Of course, you cannot install east-west-facing solar panels on your roof if it does not already slant in those directions.

“If you look back to systems that were built a few years ago, you would typically find them facing south,” says David Wedepohl, director of communications and markets at the German solar industry association, BSW.

“And now you would typically see new systems on different parts of the roof that in the past you wouldn’t have used. One of the reasons is module prices have come down so significantly that even if you have a lower yield [per kW] it’s still worthwhile doing, particularly if you use the electricity yourself.”

Commercial (flat roofs)

The east-west orientation is also a growing trend on flat commercial and industrial (C&I) rooftops in Germany.

It allows warehouses, factories and offices to cram more panels onto their roofs, while the modules still generate a power curve that closely matches the buildings’ energy needs (as workplaces are usually busiest during the middle of the day), leading to more money-saving self-consumption.

“You can pack more kW of solar modules on a given roof area if you do it in very flat tilt angles; then you can use more or less the whole of the roof area for a PV installation,” says Reise.

“Nowadays, modules are quite cheap and you want to put as many as possible on a given roof because of the other costs for preparation on the roof — for connection, for cabling, this all is fixed — so if you put more modules on, you can save [on the LCoE].”

There are also other advantages for C&I east-west panels.

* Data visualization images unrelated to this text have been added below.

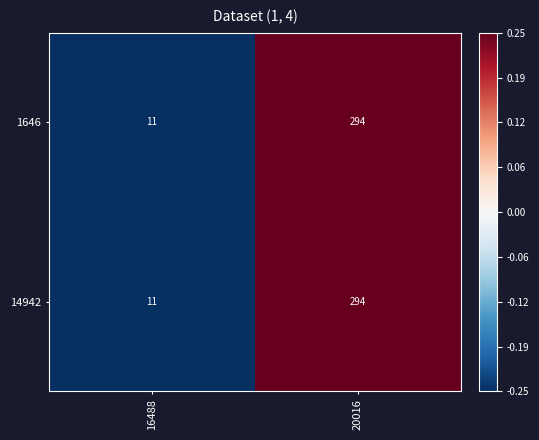

What is the total value across all series at 16488?

22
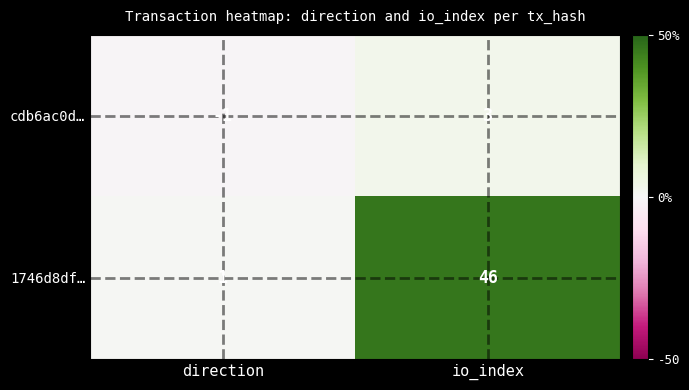

Is it true that 1746d8df… equals 1 at direction?

True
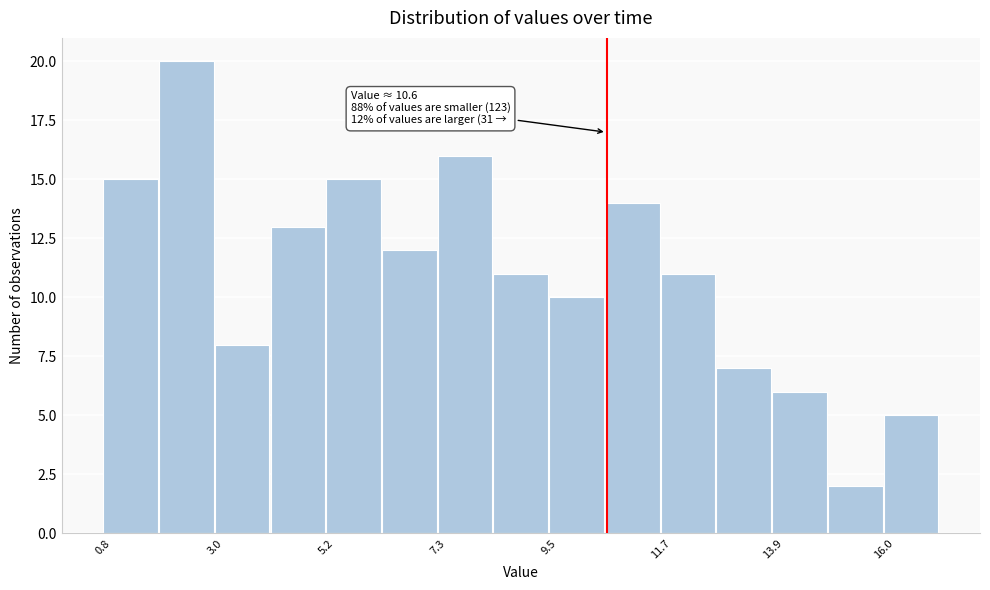

Read against the x-axis, roughly where is the centre of the tallest bar?

2.5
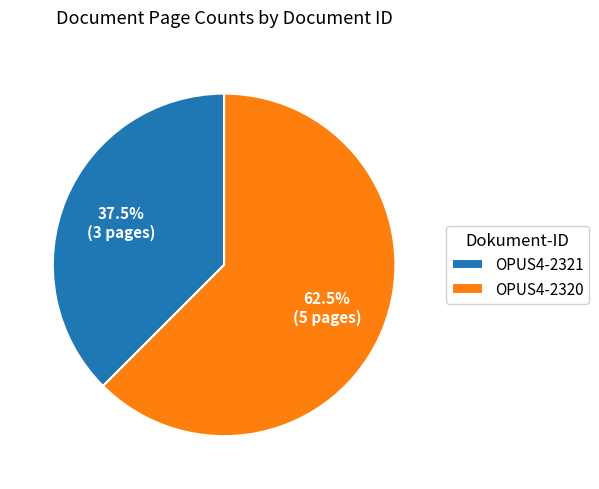

How many segments does this pie chart have?

2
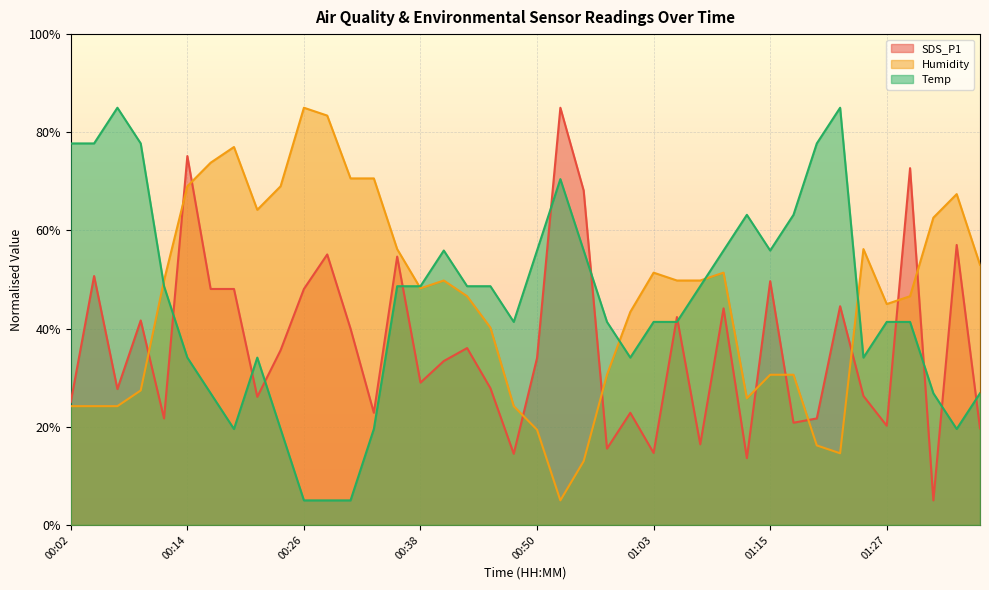

The Temp series shows 66.5 at 00:48. True or false?

False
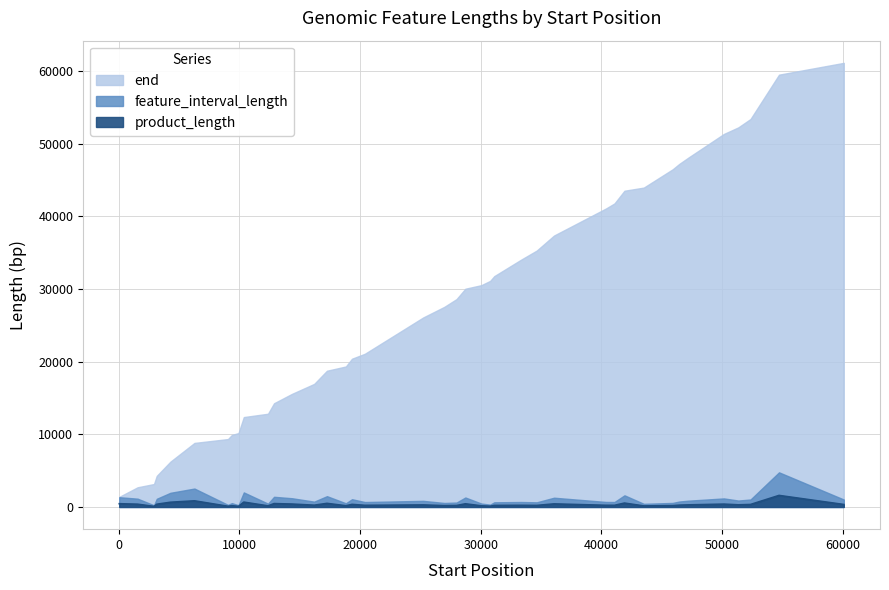

How many values in the feature_interval_length series are below 840?

20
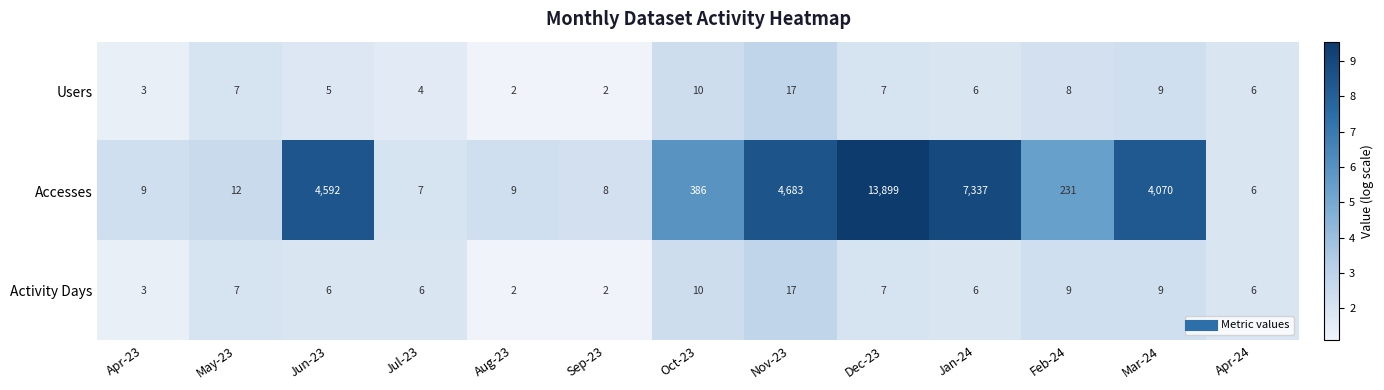

What is the spread (max minus min) of values at Nov-23?

4666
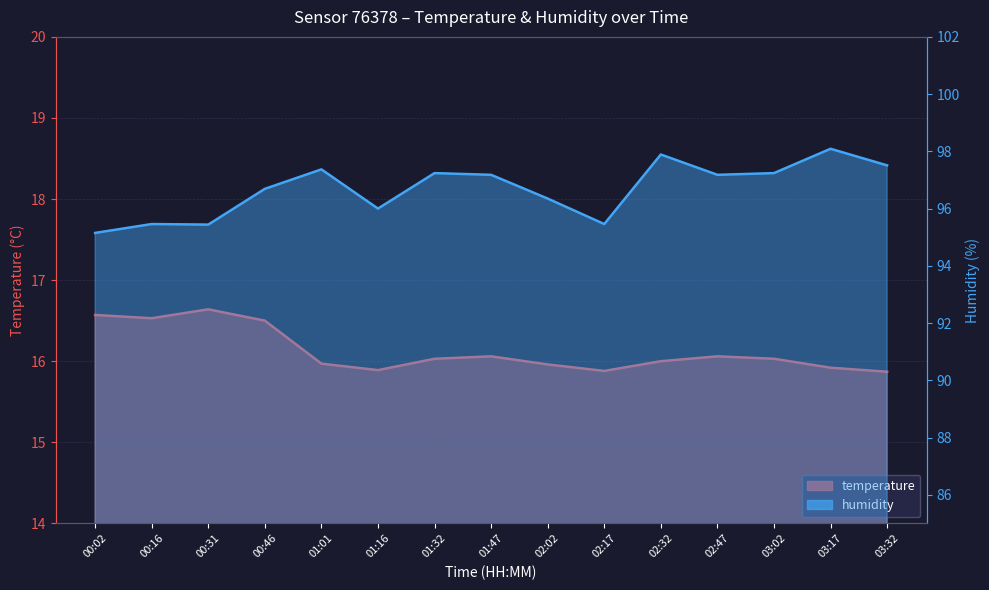

At which label does temperature reach its peak?

00:31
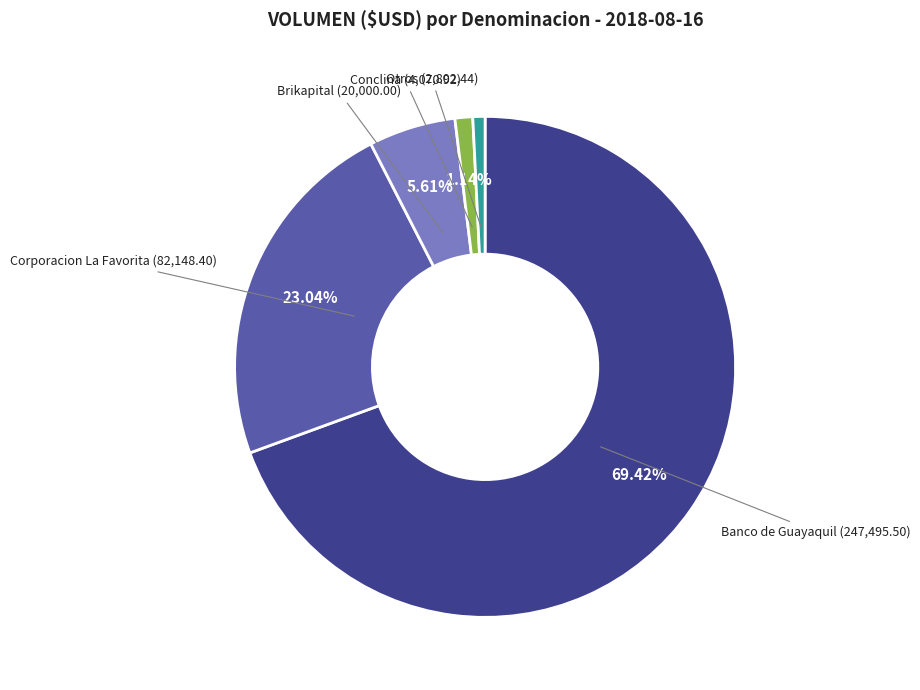

Count the number of slices in the pie.

5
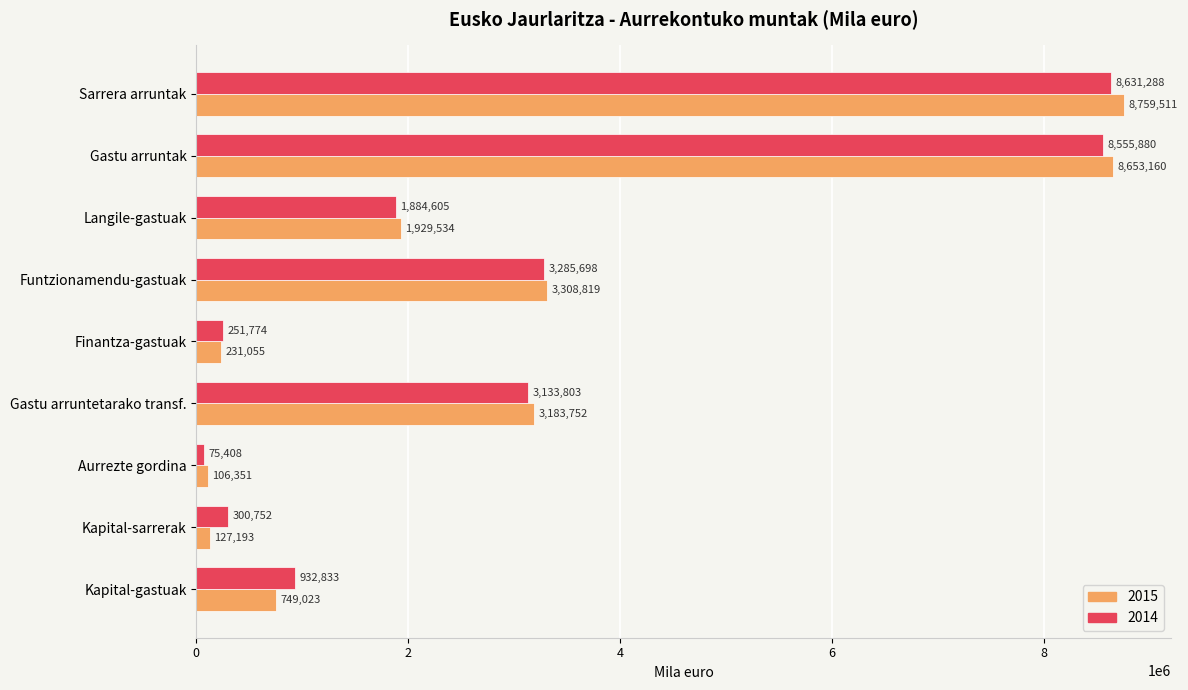

What value does the 2015 series have at Gastu arruntak?

8653159.6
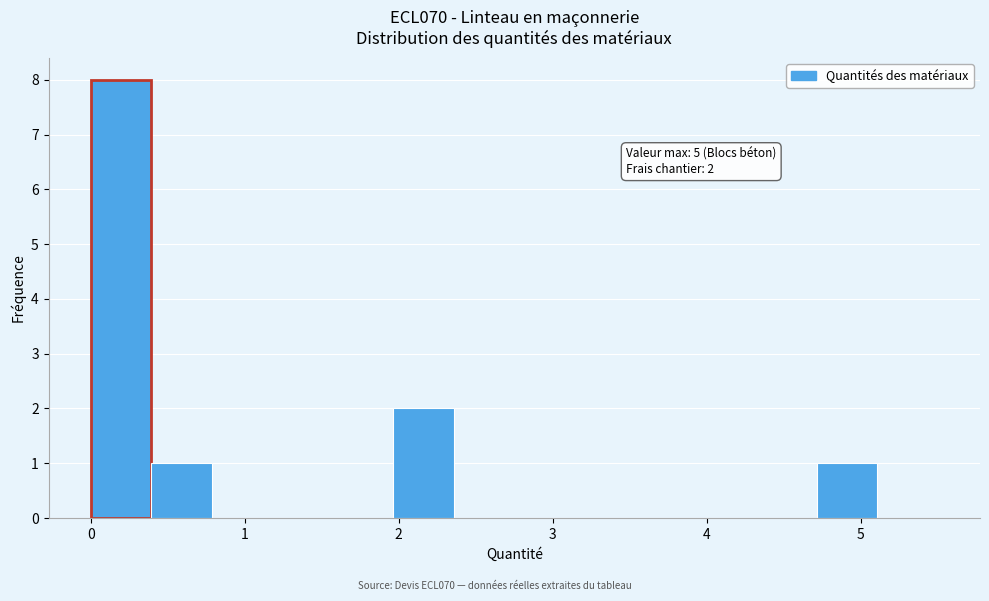

Read against the x-axis, roughly where is the centre of the tallest bar?

0.2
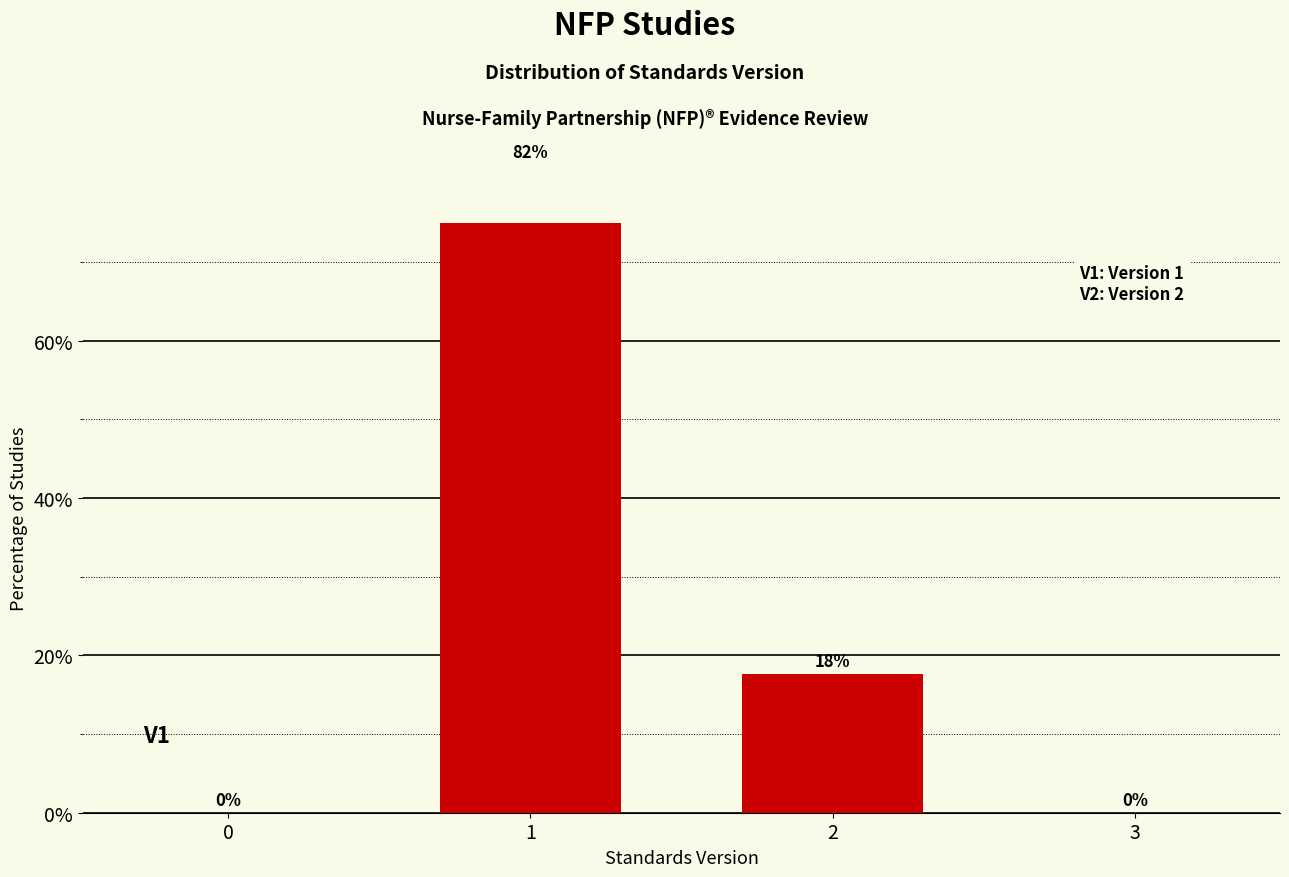

How many values exceed 17?

2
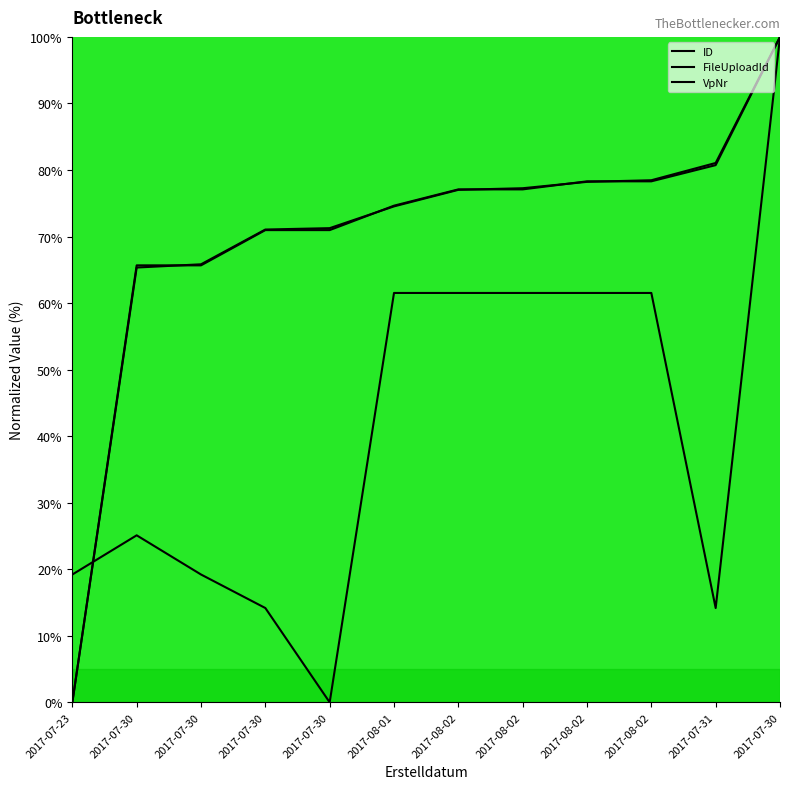

Reading left to right, transcribe all the data shown in this chart.

ID: 0.0	65.3	65.8	71.1	71.3	74.5	77.0	77.3	78.2	78.5	81.1	100.0
FileUploadId: 0.0	65.7	65.7	71.0	71.0	74.6	77.1	77.1	78.3	78.3	80.7	100.0
VpNr: 19.2	25.1	19.2	14.2	0.0	61.5	61.5	61.5	61.5	61.5	14.2	100.0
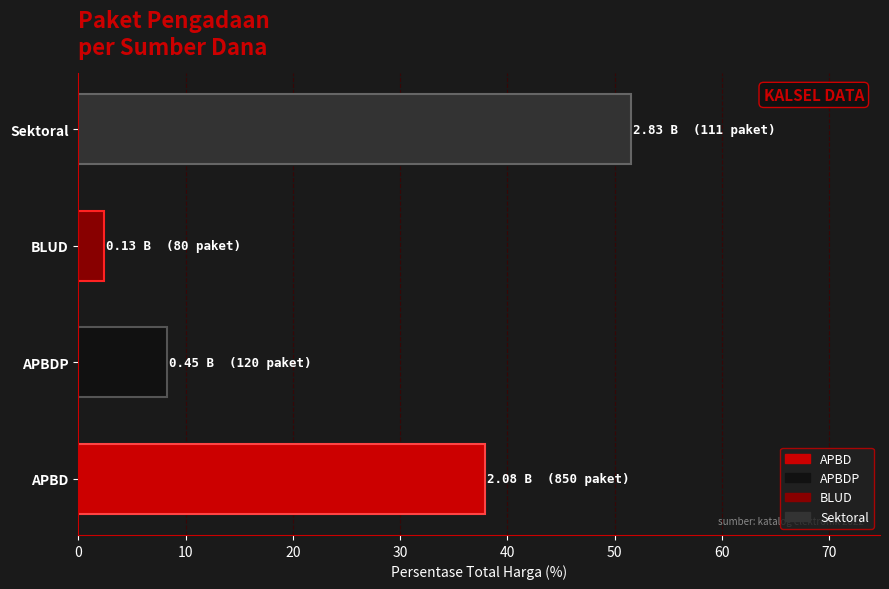

What is the change in value from APBDP to BLUD?

-5.9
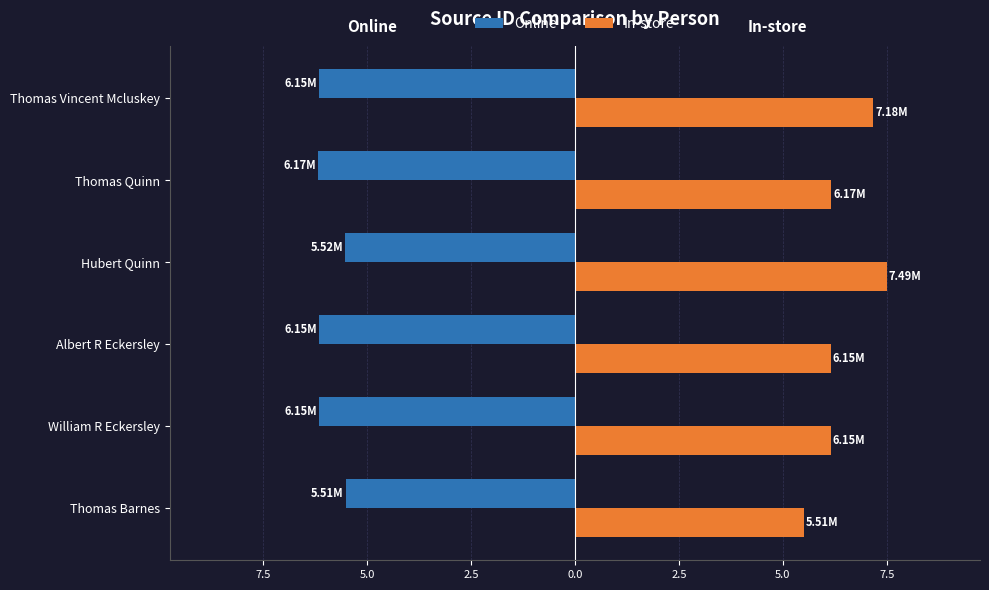

Which series has the widest spread of values?

In-store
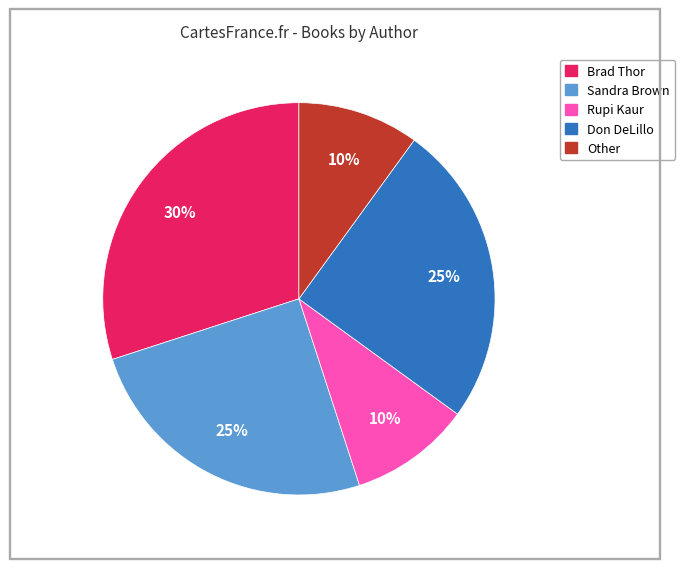

Which has a higher value, Don DeLillo or Brad Thor?

Brad Thor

South-facing panels tilted at 30° need heavy concrete ballasts to prevent winds blowing the modules over, or off the roof (fixing directly to the roof is rare as this usually causes waterproofing damage).

Tightly packed, shallow-tilted panels do not require such heavy ballasting, thereby lightening the load on the roof and cutting the per-kW costs.

And despite the extra weight due to the increase in the number of panels, east-west arrays may consequently be lighter than smaller south-facing ones. With C&I roofs generally not built to withstand heavy loads, the east-west orientation could make projects feasible that otherwise wouldn’t be.

Also, in Germany, businesses have to pay a capacity fee for their grid connection, priced according to their peak demand. A high amount of self-consumption will also reduce these costs.

“So if you take it all together — cheaper mounting, better use of area, lighter weight on the roof, there are many factors which may be in favour of east-west systems,” says Reise.

“Up to five years ago, the sector was more oriented around module prices and revenues, and today it’s more about space on the roof. You put all the modules you can on your roof and then look at what you can do with the electricity.”